Negative: The clichés really wore me out in places.  Received ideas, received imagery.  “Her heart was in her mouth,” that kind of thing.  But I don’t want to catalogue them.  It is too boring.  Here is a more original image:

Fully lit by the setting sun, the old windmill stood by the ruins of the city ramparts at the end of the square.  As if welcoming the sun’s demise with open arms.  (Ch. 18)

My favorite troll description:

… the mountain trolls who could not face the sun without sneezing, the shadow beings that only really came alive as twilight descended and they could sit on their little hillock playing their fiddle or dainty little glockenspiel.  (Ch. 20)

Were you expecting the troll to have a glockenspiel?  Oh you were.  Fine.  Were you expecting the glockenspiel to be dainty?

Pontoppidan often seemed to be on the edge on turning Lykke-Per into a black comic novel.  It never happens.  He means it, whatever “it” is.  Too bad.

Thanks to Dorian Stuber and everyone else reading along.  I have to get the book back to the library, so I am way ahead of most readalongists, who are all, I believe reading Lebowitz.  Please fill me in on the Nietzsche-Kierkegaard synthesis, which I did not really understand.  Frederic Jameson’s 2011 piece on Lykke-Per is the best thing I have read on the novel, for what that is worth.  Good luck.

7 comments:

  1. Now I want to know what the original verb was. Sank vs. snapped, indeed! CAN you sink your teeth into a raw radish?

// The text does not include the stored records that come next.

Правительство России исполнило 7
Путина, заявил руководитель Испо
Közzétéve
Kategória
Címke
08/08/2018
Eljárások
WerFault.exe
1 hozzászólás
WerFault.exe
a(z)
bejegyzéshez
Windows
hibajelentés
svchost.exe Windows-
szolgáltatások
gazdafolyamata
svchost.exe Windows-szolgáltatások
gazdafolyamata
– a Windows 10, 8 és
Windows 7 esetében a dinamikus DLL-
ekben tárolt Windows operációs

    Now I want one of those daikons my mom grows.

    ReplyDelete
  2. "saette"

    "... og satte sine skinnende hvide Tænder i den."

    The text.

    ReplyDelete
  3. Ah, OK, that's a very general verb that means set or seat, I would have said 'she set her shining white teeth into it.' That would be very literal. But then I am not a professional translator of Danish, nor even especially competent in the language any more.

    Thanks for the link!

    ReplyDelete
  4. Pontoppidan does describe minor characters as part of scenes, but rather provides an entire “portrait” upon introduction.

    Something wrong there. Is there a missing "not"?

    ReplyDelete
  5. Yes, only the most important word is omitted. Now it is there. Thanks!

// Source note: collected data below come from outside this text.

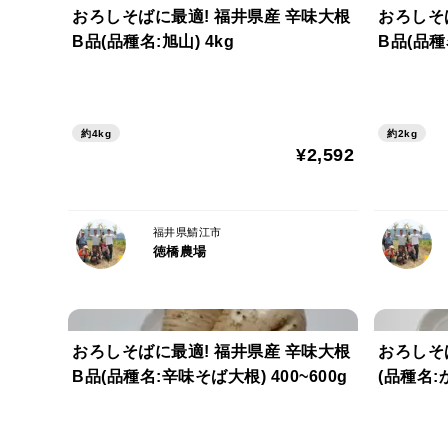
おろしそばに最適! 福井県産 辛味大根
おろしそ
B品(品種名:旭山) 4kg
B品(品種名
約4kg
約2kg
¥2,592
福井県鯖江市
徳橋農場
おろしそばに最適! 福井県産 辛味大根
おろしそ
B品(品種名:辛味そば大根) 400~600g
(品種名:か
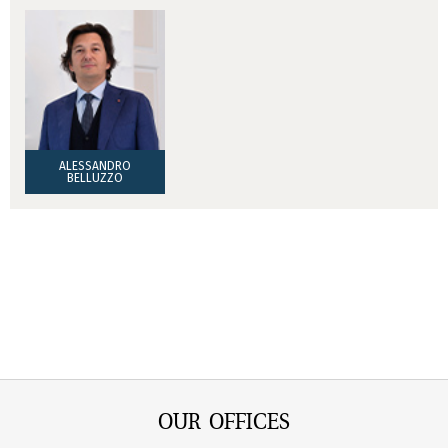
ALESSANDRO
BELLUZZO
OUR OFFICES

    Some of the character details are quite good - novelistic - but they often are mentioned immediately and that's it.

    ReplyDelete
  6. Not a book I'll be reading soon, I think but as always I enjoy reading your reading experience.

    Very different translations, indeed.

    PS: Each time I see the spelling of clichéd or sautéd, it surprises me with its double dose of "participe passé". :-)

    ReplyDelete
  7. Oh yes, "clichéd" is pretty silly in English, although many people omit the "d," which is also odd. But we need the word! Boy do we need it.